Dr Jeremy Stangroom wrote:
It's Sunday afternoon, and I've been thinking about Christmas. What I want 
to know is why it isn't possible to mention Christmas without someone opining 
that it has become 'much too commercial'? What on earth are they talking 
about? It's always been commercial. After all, didn't some wise men bring the 
baby Jesus presents as it lay in its crib. Gold and Frank's incense, if I 
remember correctly. Anyway, the whole point of Christmas is to run up a huge 
credit card bill.
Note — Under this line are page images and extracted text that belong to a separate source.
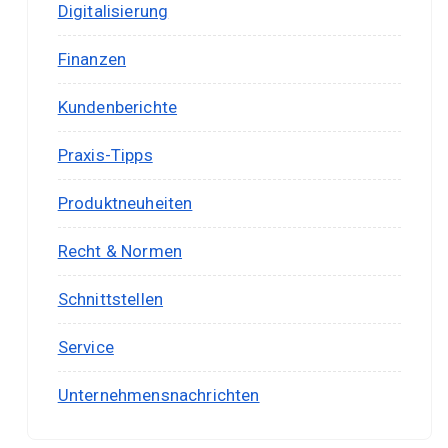
Digitalisierung
Finanzen
Kundenberichte
Praxis-Tipps
Produktneuheiten
Recht & Normen
Schnittstellen
Service
Unternehmensnachrichten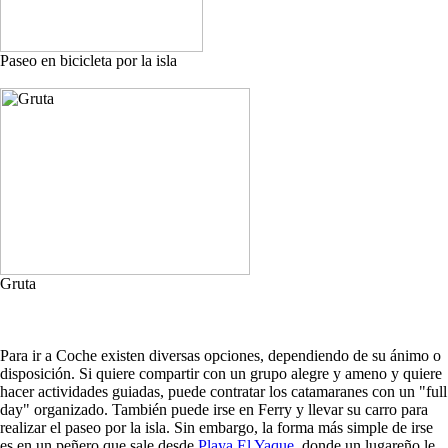
Paseo en bicicleta por la isla
Gruta
Para ir a Coche existen diversas opciones, dependiendo de su ánimo o
disposición. Si quiere compartir con un grupo alegre y ameno y quiere
hacer actividades guiadas, puede contratar los catamaranes con un "full
day" organizado. También puede irse en Ferry y llevar su carro para
realizar el paseo por la isla. Sin embargo, la forma más simple de irse
es en un peñero que sale desde
Playa El Yaque
, donde un lugareño le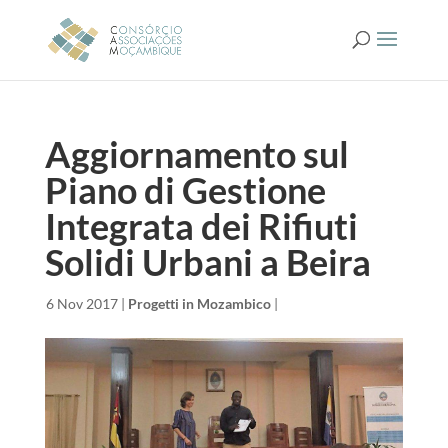
Aggiornamento sul
Piano di Gestione
Integrata dei Rifiuti
Solidi Urbani a Beira
da
|
6 Nov 2017
|
Progetti in Mozambico
|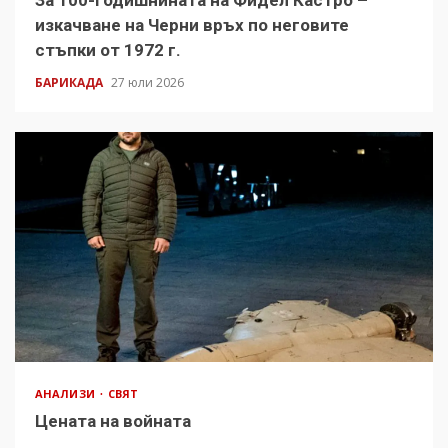
За 100-годишнината на Фидел Кастро –
изкачване на Черни връх по неговите
стъпки от 1972 г.
БАРИКАДА
27 юли 2026
АНАЛИЗИ
СВЯТ
Цената на войната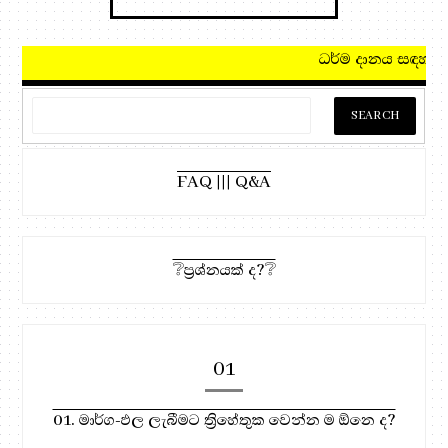
ධර්ම දානය සඳහා, මෙතැන ඔබන්න!
FAQ ||| Q&A
❔ප්‍රශ්නයක් ද?❔
01
01. මාර්ග-ඵල ලැබීමට ත්‍රිහේතුක වෙන්න ම ඕනෙ ද?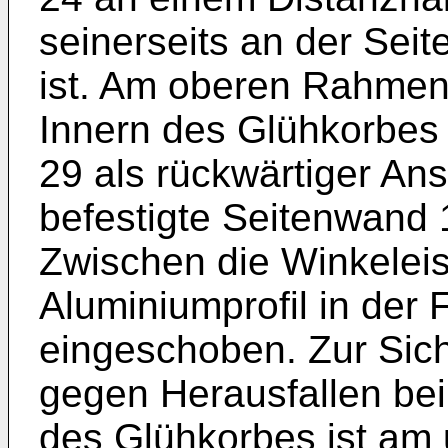
seinerseits an der Se
ist. Am oberen Rahment
Innern des Glühkorbes 
29 als rückwärtiger Ans
befestigte Seitenwand
Zwischen die Winkeleise
Aluminiumprofil in der 
eingeschoben. Zur Sic
gegen Herausfallen be
des Glühkorbes ist am 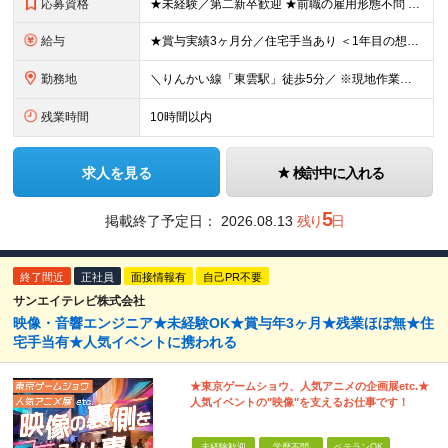
応募資格
★未経験／第二新卒歓迎 ★前職の雇用形態不問 ★学歴不問 ★普通自動車免許をお持ちの方（AT限定可） ≪こんな方にピッタリです≫ ◇映画好き ◇機械いじりが好き ◇プラモデルを作るのが好き ◇黙々と
給与
★賞与実績3ヶ月分／住宅手当あり ＜1年目の想定収入例＞ ★月収26万円（内訳：22万以上+住宅手当+交通費+出張手当） ★年収330万円～（内訳：月給+賞与3ヶ月分） ■月給22万円～30万円+
勤務地
＼りんかい線「東雲駅」徒歩5分／ ※現地作業の場合は直行直帰OKです！ 【東京本社】 東京都江東区東雲2-12-22 ━━━━━━━━ 旅行好き歓迎！全国への出張があります！ ━━━━━━━━ ■
残業時間
10時間以内
求人を見る
検討中に入れる
5
掲載終了予定日：
2026.08.13
残り
日
終了間近
正社員
面接情報有
自己PR不要
サンエイテレビ株式会社
映像・音響エンジニア★未経験OK★賞与年3ヶ月★残業ほぼ無★住
宅手当有★人気イベントに携われる
★東京ゲームショウ、人気アニメの企画展etc.★
人気イベントの"映像"を支えるお仕事です！
未経験歓迎
学歴不問
ベテランOK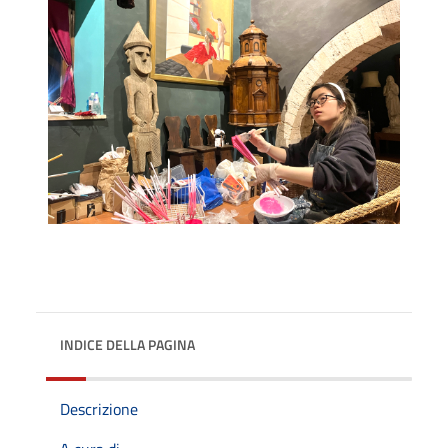
INDICE DELLA PAGINA
Descrizione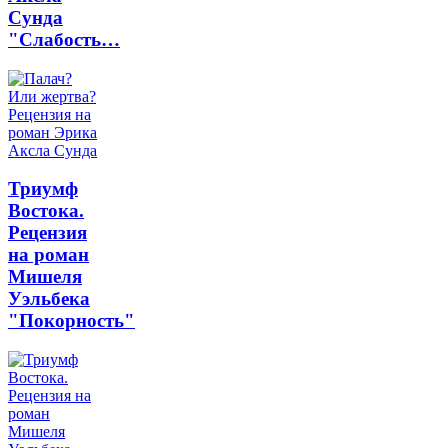
Сунда
"Слабость…
Триумф
Востока.
Рецензия
на роман
Мишеля
Уэльбека
"Покорность"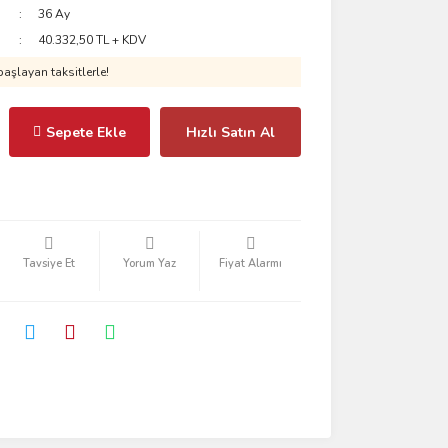
36 Ay
40.332,50 TL + KDV
aşlayan taksitlerle!
Sepete Ekle
Hızlı Satın Al
Tavsiye Et
Yorum Yaz
Fiyat Alarmı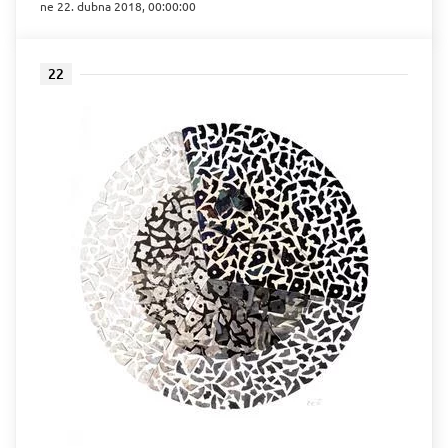
ne 22. dubna 2018, 00:00:00
22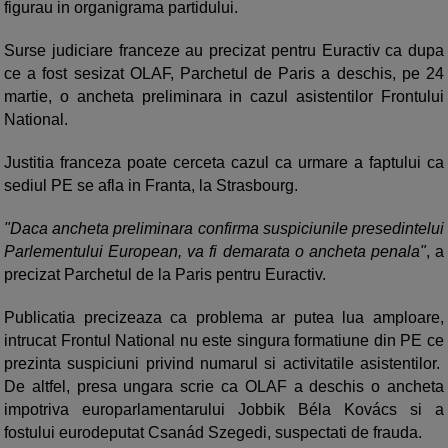
figurau in organigrama partidului.
Surse judiciare franceze au precizat pentru Euractiv ca dupa
ce a fost sesizat OLAF, Parchetul de Paris a deschis, pe 24
martie, o ancheta preliminara in cazul asistentilor Frontului
National.
Justitia franceza poate cerceta cazul ca urmare a faptului ca
sediul PE se afla in Franta, la Strasbourg.
"Daca ancheta preliminara confirma suspiciunile presedintelui
Parlementului European, va fi demarata o ancheta penala"
, a
precizat Parchetul de la Paris pentru Euractiv.
Publicatia precizeaza ca problema ar putea lua amploare,
intrucat Frontul National nu este singura formatiune din PE ce
prezinta suspiciuni privind numarul si activitatile asistentilor.
De altfel, presa ungara scrie ca OLAF a deschis o ancheta
impotriva europarlamentarului Jobbik Béla Kovács si a
fostului eurodeputat Csanád Szegedi, suspectati de frauda.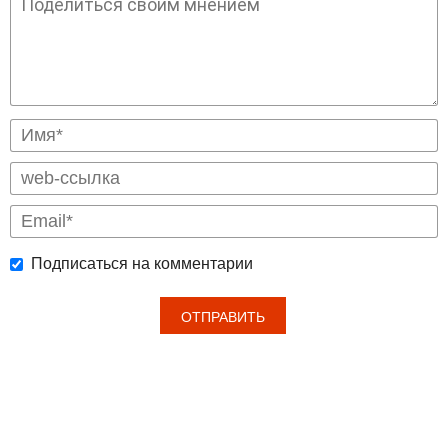
Подписаться на комментарии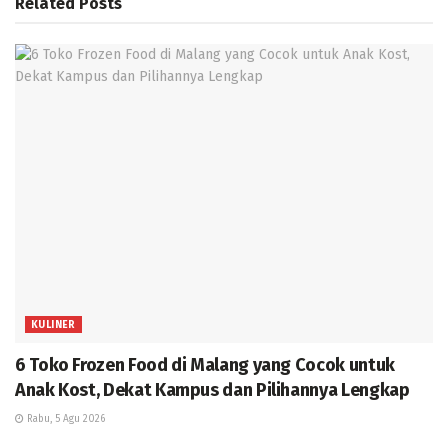
Related
Posts
KULINER
6 Toko Frozen Food di Malang yang Cocok untuk
Anak Kost, Dekat Kampus dan Pilihannya Lengkap
Rabu, 5 Agu 2026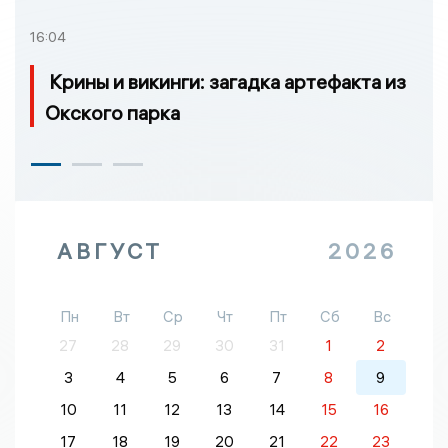
16:04
Крины и викинги: загадка артефакта из
Окского парка
АВГУСТ
2026
Пн
Вт
Ср
Чт
Пт
Сб
Вс
27
28
29
30
31
1
2
3
4
5
6
7
8
9
10
11
12
13
14
15
16
17
18
19
20
21
22
23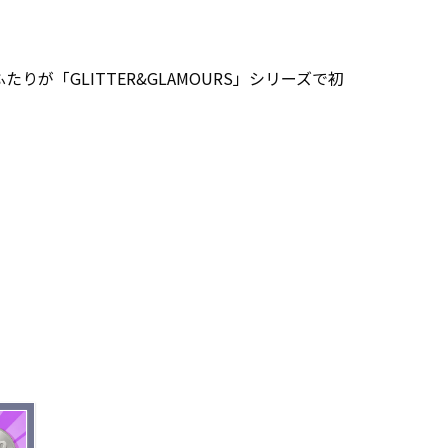
が「GLITTER&GLAMOURS」シリーズで初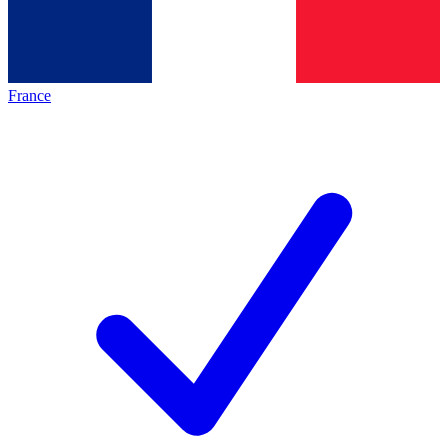
France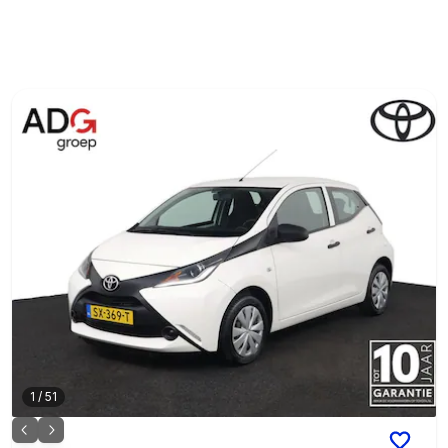
1
/
51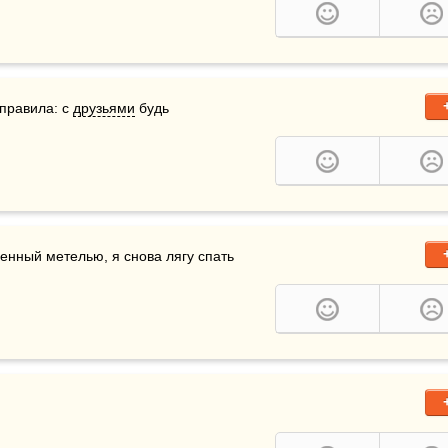
правила: с 
друзьями
 будь 
сенный метелью, я снова лягу спать 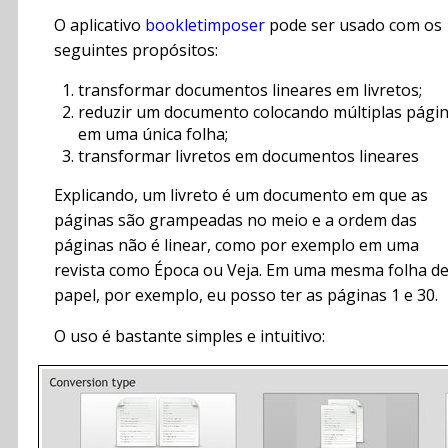
O aplicativo
bookletimposer
pode ser usado com os
seguintes propósitos:
transformar documentos lineares em livretos;
reduzir um documento colocando múltiplas pági
em uma única folha;
transformar livretos em documentos lineares
Explicando, um livreto é um documento em que as
páginas são grampeadas no meio e a ordem das
páginas não é linear, como por exemplo em uma
revista como Época ou Veja. Em uma mesma folha d
papel, por exemplo, eu posso ter as páginas 1 e 30.
O uso é bastante simples e intuitivo: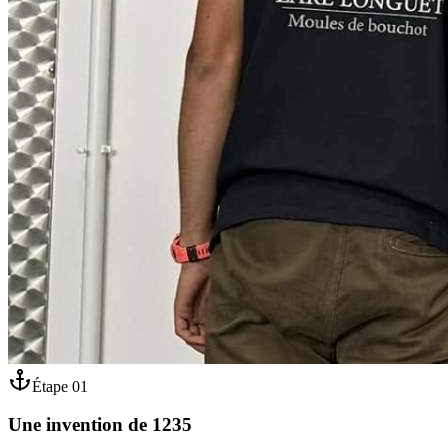
Étape
01
Une invention de 1235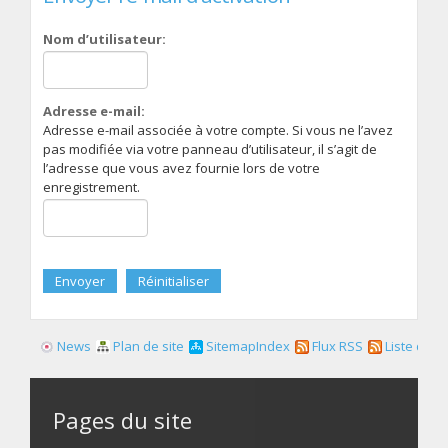
Nom d’utilisateur:
Adresse e-mail:
Adresse e-mail associée à votre compte. Si vous ne l’avez
pas modifiée via votre panneau d’utilisateur, il s’agit de
l’adresse que vous avez fournie lors de votre
enregistrement.
News
Plan de site
SitemapIndex
Flux RSS
Liste des f
Pages du site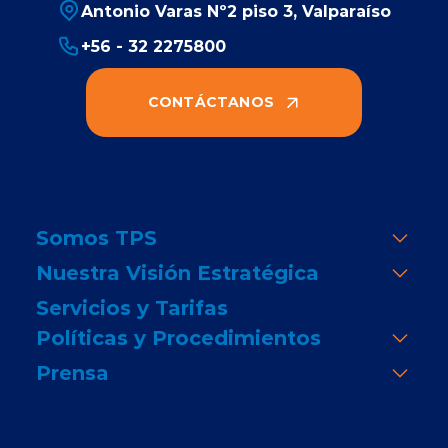
Antonio Varas Nº2 piso 3, Valparaíso
+56 - 32 2275800
CONTÁCTANOS
Somos TPS
Nuestra Visión Estratégica
Servicios y Tarifas
Políticas y Procedimientos
Prensa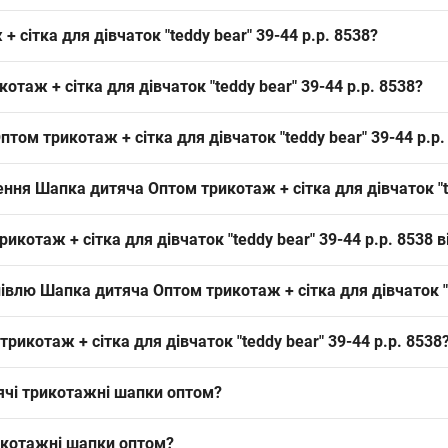
сітка для дівчаток "teddy bear" 39-44 р.р. 8538?
 дівчаток "teddy bear" 39-44 р.р. 8538 можна оптом з Одеси 7КМ; 
таж + сітка для дівчаток "teddy bear" 39-44 р.р. 8538?
борот під час піку сезону.
иповий для демісезонних дитячих моделей; така основа підходить дл
том трикотаж + сітка для дівчаток "teddy bear" 39-44 р.р.
формат; посадка стандартна для дитячих трикотажних шапок, підхо
ння Шапка дитяча Оптом трикотаж + сітка для дівчаток "te
паковкою. Формат упаковки зручний для оптового рітейлу, дозволя
икотаж + сітка для дівчаток "teddy bear" 39-44 р.р. 8538
 спереду, зав'язки і виконана зі сітки — легшої демісезонної основ
івлю Шапка дитяча Оптом трикотаж + сітка для дівчаток "t
джетний варіант у викладку і закриває базовий попит на сезон.
ити закупівлю за 4–6 тижнів до піка сезону (вересень або лютий д
рикотаж + сітка для дівчаток "teddy bear" 39-44 р.р. 8538
чити стабільний товарообіг.
ячі трикотажні шапки оптом
?
-52 (уп. 5 шт) 9205
— 75.60 ₴
ів р.50-54 (уп. 5 шт) 9199
— 97.20 ₴
икотажні шапки оптом
?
Unless, of course, you've maxed it out buying an oil tanker.
  
I think the point of the critics of the commercialism of Christmas is that to the extent that the original message is
obscured--that message being, that the world is redeemed exactly through  love--commercialism remains an
impediment to the growth of the Law of Love in the world, to the health and healing of the world through generous,
and even selfless, acts of loving each other as we would be loved.

The symbol of the rich gifts given by the wisemen to the christchild does not in any way support commercialism;
perhaps a more faithful interpretation is that is is possible for even the wealthiest and most powerful to come to see,
that we ought give of what is ours in the world to that which is worthy, to that which is really and truly of value.

>From exercising this (which is, nothing more than the fundamental expression of our deepest humanity)  follows the power
of "the Gospel of Love" (as opposed to what the scientist and philosopher Charles S. Peirce called "the Gospel of Greed"), and
even the intellectual summum bonum, the reasonable in itself (Peirce)

Best regards and Merry Christmas,

Ga;ry Richmond
City University of New York

PS
 
JS: That's it for now. Got to go and heckle some people who insist on calling 
Christmas a winter solstice celebration...

GR: Now this I can go along with!


It's Sunday afternoon, and I've been thinking about Christmas. What I want 
to know is why it isn't possible to mention Christmas without someone opining 
that it has become 'much too commercial'? What on earth are they talking 
about? It's always been commercial. After all, didn't some wise men bring the 
baby Jesus presents as it lay in its crib. Gold and Frank's incense, if I 
remember correctly. Anyway, the whole point of Christmas is to run up a huge 
credit card bill. Unless, of course, you've maxed it out buying an oil tanker.